We are always fairly choosey about where we leave our car, not wanting to come back to find a dent in it - we have often cringed at some of the manoeuvres we have observed in France when people are attempting to park a car.
We found that Poitiers is a lovely city. There are many beautiful old buildings in the city centre and it is a smart and bustling place with shops and restaurants a-plenty. Which is a good job, as we had to keep diving into them during the heavy rain that occurred every few minutes all afternoon.
The place had a very grand feel to it. There were also lots of young people around suggesting the presence of a college or university. It was lively and cosmopolitan - well it certainly seemed so to me, as I fast become more of a country bumpkin each day. It's history goes back to Roman times and you can read a bit about it here.
Not being too good at remembering names, dates and details, I won't embarrass myself by attempting to give a history lesson on Poitiers here. Suffice it to say, Poitiers has been the site of many a gruesome battle over the centuries, some of which profoundly changed the future of France and what we now know as Europe.
There were no battles on the streets the day we were there, except for those people who were trying to hang on to their umbrellas in the wind.
During one particularly heavy cloudburst, we dived into a shopping centre and sat at a little table, watching the world go by whilst we had a coffee. The rain pounded on the glass roof of the building. The street outside became a little river and people splashed as they dashed along, jackets held over their heads.

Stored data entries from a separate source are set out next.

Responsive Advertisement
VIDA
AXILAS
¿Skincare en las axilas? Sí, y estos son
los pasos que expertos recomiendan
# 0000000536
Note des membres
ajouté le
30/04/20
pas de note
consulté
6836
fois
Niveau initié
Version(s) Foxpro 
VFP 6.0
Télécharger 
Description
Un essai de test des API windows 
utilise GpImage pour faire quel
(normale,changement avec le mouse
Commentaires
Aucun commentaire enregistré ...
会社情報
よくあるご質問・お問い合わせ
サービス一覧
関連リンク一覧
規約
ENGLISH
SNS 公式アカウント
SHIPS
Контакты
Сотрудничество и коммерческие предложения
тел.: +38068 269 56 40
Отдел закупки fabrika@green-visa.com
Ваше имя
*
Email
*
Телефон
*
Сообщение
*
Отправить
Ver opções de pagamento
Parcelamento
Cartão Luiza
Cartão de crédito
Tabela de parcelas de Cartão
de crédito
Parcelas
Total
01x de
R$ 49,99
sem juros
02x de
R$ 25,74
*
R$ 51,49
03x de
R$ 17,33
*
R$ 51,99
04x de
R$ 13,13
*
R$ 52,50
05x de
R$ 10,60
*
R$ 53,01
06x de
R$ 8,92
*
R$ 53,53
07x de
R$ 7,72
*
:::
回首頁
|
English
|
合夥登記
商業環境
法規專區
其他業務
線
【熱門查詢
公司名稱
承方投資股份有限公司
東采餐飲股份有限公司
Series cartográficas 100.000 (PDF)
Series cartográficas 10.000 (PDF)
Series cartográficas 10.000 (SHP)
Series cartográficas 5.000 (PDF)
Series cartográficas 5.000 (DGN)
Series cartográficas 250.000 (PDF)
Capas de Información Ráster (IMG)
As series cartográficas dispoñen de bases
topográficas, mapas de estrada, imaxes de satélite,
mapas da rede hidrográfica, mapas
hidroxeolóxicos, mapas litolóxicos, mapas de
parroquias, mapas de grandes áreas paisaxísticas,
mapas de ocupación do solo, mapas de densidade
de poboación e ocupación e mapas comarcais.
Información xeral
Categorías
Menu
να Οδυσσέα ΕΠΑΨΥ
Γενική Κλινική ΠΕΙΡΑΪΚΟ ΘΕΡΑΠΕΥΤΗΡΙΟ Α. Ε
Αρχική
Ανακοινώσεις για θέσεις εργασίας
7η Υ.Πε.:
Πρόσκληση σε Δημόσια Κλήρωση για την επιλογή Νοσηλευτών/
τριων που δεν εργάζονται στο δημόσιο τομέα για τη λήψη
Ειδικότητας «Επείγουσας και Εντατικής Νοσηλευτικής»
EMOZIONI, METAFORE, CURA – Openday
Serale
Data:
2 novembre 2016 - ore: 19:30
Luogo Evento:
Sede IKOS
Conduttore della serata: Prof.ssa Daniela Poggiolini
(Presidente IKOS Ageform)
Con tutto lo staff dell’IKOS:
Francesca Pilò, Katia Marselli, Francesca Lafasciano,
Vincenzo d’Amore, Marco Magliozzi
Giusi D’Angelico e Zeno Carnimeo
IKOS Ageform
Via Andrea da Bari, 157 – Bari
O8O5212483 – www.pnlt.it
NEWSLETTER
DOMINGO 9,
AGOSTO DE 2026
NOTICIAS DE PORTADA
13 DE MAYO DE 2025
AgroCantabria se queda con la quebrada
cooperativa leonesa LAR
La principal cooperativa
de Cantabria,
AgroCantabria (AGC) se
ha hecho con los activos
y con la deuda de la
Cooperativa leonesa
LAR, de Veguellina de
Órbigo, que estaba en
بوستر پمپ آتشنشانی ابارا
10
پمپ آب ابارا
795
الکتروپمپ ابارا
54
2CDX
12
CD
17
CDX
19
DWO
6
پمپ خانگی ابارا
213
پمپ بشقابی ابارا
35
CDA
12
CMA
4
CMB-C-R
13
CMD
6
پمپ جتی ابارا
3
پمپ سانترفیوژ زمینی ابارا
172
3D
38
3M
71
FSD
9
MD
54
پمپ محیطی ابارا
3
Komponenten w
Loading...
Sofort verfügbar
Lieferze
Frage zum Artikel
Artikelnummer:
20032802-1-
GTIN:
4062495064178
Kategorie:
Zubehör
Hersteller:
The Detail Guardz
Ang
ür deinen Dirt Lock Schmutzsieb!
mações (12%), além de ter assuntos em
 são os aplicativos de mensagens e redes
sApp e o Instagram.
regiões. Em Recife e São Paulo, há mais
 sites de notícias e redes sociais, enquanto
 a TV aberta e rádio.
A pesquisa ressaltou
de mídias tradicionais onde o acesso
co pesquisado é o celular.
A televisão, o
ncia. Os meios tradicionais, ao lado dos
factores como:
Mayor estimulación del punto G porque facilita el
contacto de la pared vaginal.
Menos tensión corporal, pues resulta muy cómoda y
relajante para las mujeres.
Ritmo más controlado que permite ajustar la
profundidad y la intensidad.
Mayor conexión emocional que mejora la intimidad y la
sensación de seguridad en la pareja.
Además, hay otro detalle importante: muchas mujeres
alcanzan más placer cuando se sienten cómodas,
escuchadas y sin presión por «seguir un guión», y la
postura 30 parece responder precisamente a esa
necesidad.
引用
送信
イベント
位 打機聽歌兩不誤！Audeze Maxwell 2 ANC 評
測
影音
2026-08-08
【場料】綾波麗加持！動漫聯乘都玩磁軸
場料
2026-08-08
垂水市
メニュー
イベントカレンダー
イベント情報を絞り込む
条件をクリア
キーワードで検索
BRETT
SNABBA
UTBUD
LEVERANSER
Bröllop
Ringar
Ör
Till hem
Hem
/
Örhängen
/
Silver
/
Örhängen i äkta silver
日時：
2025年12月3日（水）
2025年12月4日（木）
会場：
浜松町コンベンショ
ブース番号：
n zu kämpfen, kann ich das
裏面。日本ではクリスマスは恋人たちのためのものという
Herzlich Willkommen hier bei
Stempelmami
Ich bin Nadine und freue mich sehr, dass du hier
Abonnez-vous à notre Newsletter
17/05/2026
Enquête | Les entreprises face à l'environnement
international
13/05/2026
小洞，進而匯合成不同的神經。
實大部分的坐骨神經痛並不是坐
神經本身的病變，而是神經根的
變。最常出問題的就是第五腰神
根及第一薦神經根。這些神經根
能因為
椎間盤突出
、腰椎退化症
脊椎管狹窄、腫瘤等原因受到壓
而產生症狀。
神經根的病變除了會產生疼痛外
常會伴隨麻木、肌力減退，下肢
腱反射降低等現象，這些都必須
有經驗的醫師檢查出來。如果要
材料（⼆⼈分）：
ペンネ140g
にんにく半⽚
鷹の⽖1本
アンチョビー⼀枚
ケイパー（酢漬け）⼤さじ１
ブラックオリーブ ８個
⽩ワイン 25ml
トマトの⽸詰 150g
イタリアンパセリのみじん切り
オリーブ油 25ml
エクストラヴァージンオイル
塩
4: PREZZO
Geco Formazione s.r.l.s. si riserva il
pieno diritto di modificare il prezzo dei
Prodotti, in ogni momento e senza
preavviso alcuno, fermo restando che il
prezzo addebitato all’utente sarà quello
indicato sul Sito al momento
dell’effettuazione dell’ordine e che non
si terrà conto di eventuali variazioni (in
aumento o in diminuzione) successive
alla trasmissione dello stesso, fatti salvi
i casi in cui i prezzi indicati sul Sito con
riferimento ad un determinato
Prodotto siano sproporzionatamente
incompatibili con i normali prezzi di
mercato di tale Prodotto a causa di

Minutes later, the sun came out again. It was suddenly blue sky and warm sunshine. So we took our opportunity to find our way back through the maze of elegant streets, with its old-fashioned shops right next to modern fashion emporiums, to our car which was, thankfully, still in one piece, exactly where we had left it.
I am not really a city person any more. When I was younger, I loved the hustle and bustle of shops and cafes. Nowadays I prefer the peace and quiet of the countryside and felt slightly out of my depth in such a busy place. Having said that, I would definitely go back to Poitiers to explore the place and its history some more. That's if I can find somewhere to park the car for more than just a couple of hours.